:: Supplied records
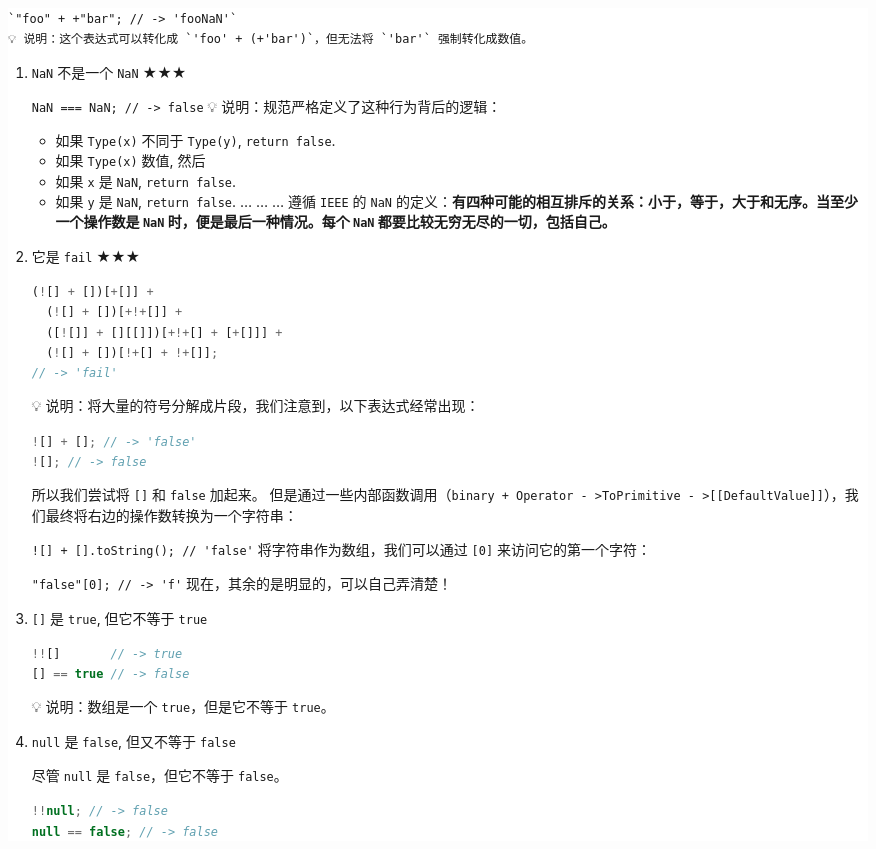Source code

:     `"foo" + +"bar"; // -> 'fooNaN'`
    💡 说明：这个表达式可以转化成 `'foo' + (+'bar')`，但无法将 `'bar'` 强制转化成数值。

1. `NaN` 不是一个 `NaN` ★★★

    `NaN === NaN; // -> false`
    💡 说明：规范严格定义了这种行为背后的逻辑：

    - 如果 `Type(x)` 不同于 `Type(y)`, `return false`.
    - 如果 `Type(x)` 数值, 然后
    - 如果 `x` 是 `NaN`, `return false`.
    - 如果 `y` 是 `NaN`, `return false`.
    … … …
    遵循 `IEEE` 的 `NaN` 的定义：**有四种可能的相互排斥的关系：小于，等于，大于和无序。当至少一个操作数是 `NaN` 时，便是最后一种情况。每个 `NaN` 都要比较无穷无尽的一切，包括自己。**

1. 它是 `fail` ★★★

    ```javascript
    (![] + [])[+[]] +
      (![] + [])[+!+[]] +
      ([![]] + [][[]])[+!+[] + [+[]]] +
      (![] + [])[!+[] + !+[]];
    // -> 'fail'
    ```

    💡 说明：将大量的符号分解成片段，我们注意到，以下表达式经常出现：

    ```javascript
    ![] + []; // -> 'false'
    ![]; // -> false
    ```

    所以我们尝试将 `[]` 和 `false` 加起来。 但是通过一些内部函数调用（`binary + Operator - >ToPrimitive - >[[DefaultValue]]`），我们最终将右边的操作数转换为一个字符串：

    `![] + [].toString(); // 'false'`
    将字符串作为数组，我们可以通过 `[0]` 来访问它的第一个字符：

    `"false"[0]; // -> 'f'`
    现在，其余的是明显的，可以自己弄清楚！

1. `[]` 是 `true`, 但它不等于 `true`

    ```javascript
    !![]       // -> true
    [] == true // -> false
    ```

    💡 说明：数组是一个 `true`，但是它不等于 `true`。

1. `null` 是 `false`, 但又不等于 `false`

    尽管 `null` 是 `false`，但它不等于 `false`。

    ```javascript
    !!null; // -> false
    null == false; // -> false
    ```
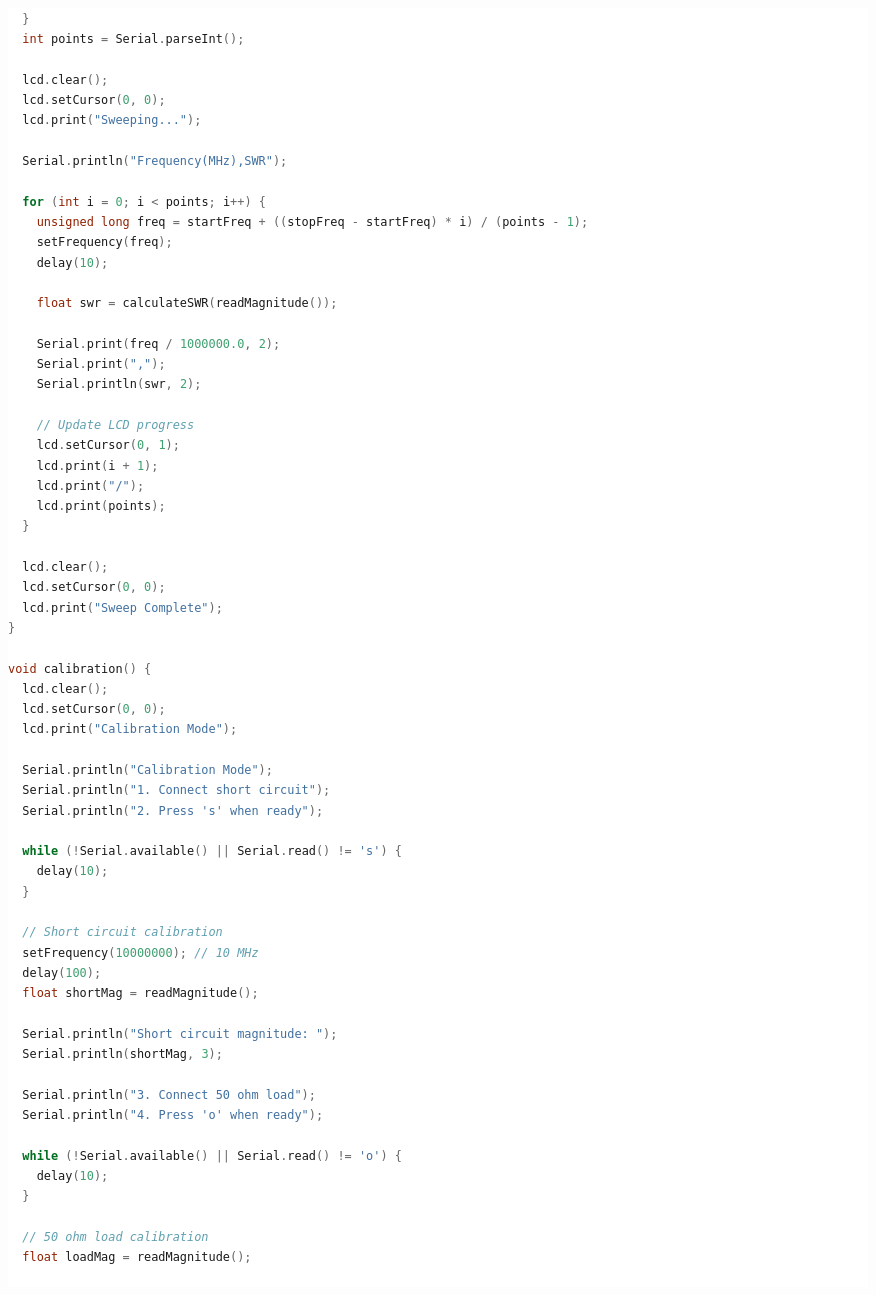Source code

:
 ```cpp
  }
  int points = Serial.parseInt();
  
  lcd.clear();
  lcd.setCursor(0, 0);
  lcd.print("Sweeping...");
  
  Serial.println("Frequency(MHz),SWR");
  
  for (int i = 0; i < points; i++) {
    unsigned long freq = startFreq + ((stopFreq - startFreq) * i) / (points - 1);
    setFrequency(freq);
    delay(10);
    
    float swr = calculateSWR(readMagnitude());
    
    Serial.print(freq / 1000000.0, 2);
    Serial.print(",");
    Serial.println(swr, 2);
    
    // Update LCD progress
    lcd.setCursor(0, 1);
    lcd.print(i + 1);
    lcd.print("/");
    lcd.print(points);
  }
  
  lcd.clear();
  lcd.setCursor(0, 0);
  lcd.print("Sweep Complete");
}

void calibration() {
  lcd.clear();
  lcd.setCursor(0, 0);
  lcd.print("Calibration Mode");
  
  Serial.println("Calibration Mode");
  Serial.println("1. Connect short circuit");
  Serial.println("2. Press 's' when ready");
  
  while (!Serial.available() || Serial.read() != 's') {
    delay(10);
  }
  
  // Short circuit calibration
  setFrequency(10000000); // 10 MHz
  delay(100);
  float shortMag = readMagnitude();
  
  Serial.println("Short circuit magnitude: ");
  Serial.println(shortMag, 3);
  
  Serial.println("3. Connect 50 ohm load");
  Serial.println("4. Press 'o' when ready");
  
  while (!Serial.available() || Serial.read() != 'o') {
    delay(10);
  }
  
  // 50 ohm load calibration
  float loadMag = readMagnitude();
  
```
::::
## Problem description:
Print the material again word for word. Please drop every picture.

## Exercise response:
Source code

:     `"foo" + +"bar"; // -> 'fooNaN'`
    💡 说明：这个表达式可以转化成 `'foo' + (+'bar')`，但无法将 `'bar'` 强制转化成数值。

1. `NaN` 不是一个 `NaN` ★★★

    `NaN === NaN; // -> false`
    💡 说明：规范严格定义了这种行为背后的逻辑：

    - 如果 `Type(x)` 不同于 `Type(y)`, `return false`.
    - 如果 `Type(x)` 数值, 然后
    - 如果 `x` 是 `NaN`, `return false`.
    - 如果 `y` 是 `NaN`, `return false`.
    … … …
    遵循 `IEEE` 的 `NaN` 的定义：**有四种可能的相互排斥的关系：小于，等于，大于和无序。当至少一个操作数是 `NaN` 时，便是最后一种情况。每个 `NaN` 都要比较无穷无尽的一切，包括自己。**

1. 它是 `fail` ★★★

    ```javascript
    (![] + [])[+[]] +
      (![] + [])[+!+[]] +
      ([![]] + [][[]])[+!+[] + [+[]]] +
      (![] + [])[!+[] + !+[]];
    // -> 'fail'
    ```

    💡 说明：将大量的符号分解成片段，我们注意到，以下表达式经常出现：

    ```javascript
    ![] + []; // -> 'false'
    ![]; // -> false
    ```

    所以我们尝试将 `[]` 和 `false` 加起来。 但是通过一些内部函数调用（`binary + Operator - >ToPrimitive - >[[DefaultValue]]`），我们最终将右边的操作数转换为一个字符串：

    `![] + [].toString(); // 'false'`
    将字符串作为数组，我们可以通过 `[0]` 来访问它的第一个字符：

    `"false"[0]; // -> 'f'`
    现在，其余的是明显的，可以自己弄清楚！

1. `[]` 是 `true`, 但它不等于 `true`

    ```javascript
    !![]       // -> true
    [] == true // -> false
    ```

    💡 说明：数组是一个 `true`，但是它不等于 `true`。

1. `null` 是 `false`, 但又不等于 `false`

    尽管 `null` 是 `false`，但它不等于 `false`。

    ```javascript
    !!null; // -> false
    null == false; // -> false
    ```
Source code

:
 ```cpp
  }
  int points = Serial.parseInt();
  
  lcd.clear();
  lcd.setCursor(0, 0);
  lcd.print("Sweeping...");
  
  Serial.println("Frequency(MHz),SWR");
  
  for (int i = 0; i < points; i++) {
    unsigned long freq = startFreq + ((stopFreq - startFreq) * i) / (points - 1);
    setFrequency(freq);
    delay(10);
    
    float swr = calculateSWR(readMagnitude());
    
    Serial.print(freq / 1000000.0, 2);
    Serial.print(",");
    Serial.println(swr, 2);
    
    // Update LCD progress
    lcd.setCursor(0, 1);
    lcd.print(i + 1);
    lcd.print("/");
    lcd.print(points);
  }
  
  lcd.clear();
  lcd.setCursor(0, 0);
  lcd.print("Sweep Complete");
}

void calibration() {
  lcd.clear();
  lcd.setCursor(0, 0);
  lcd.print("Calibration Mode");
  
  Serial.println("Calibration Mode");
  Serial.println("1. Connect short circuit");
  Serial.println("2. Press 's' when ready");
  
  while (!Serial.available() || Serial.read() != 's') {
    delay(10);
  }
  
  // Short circuit calibration
  setFrequency(10000000); // 10 MHz
  delay(100);
  float shortMag = readMagnitude();
  
  Serial.println("Short circuit magnitude: ");
  Serial.println(shortMag, 3);
  
  Serial.println("3. Connect 50 ohm load");
  Serial.println("4. Press 'o' when ready");
  
  while (!Serial.available() || Serial.read() != 'o') {
    delay(10);
  }
  
  // 50 ohm load calibration
  float loadMag = readMagnitude();
  
```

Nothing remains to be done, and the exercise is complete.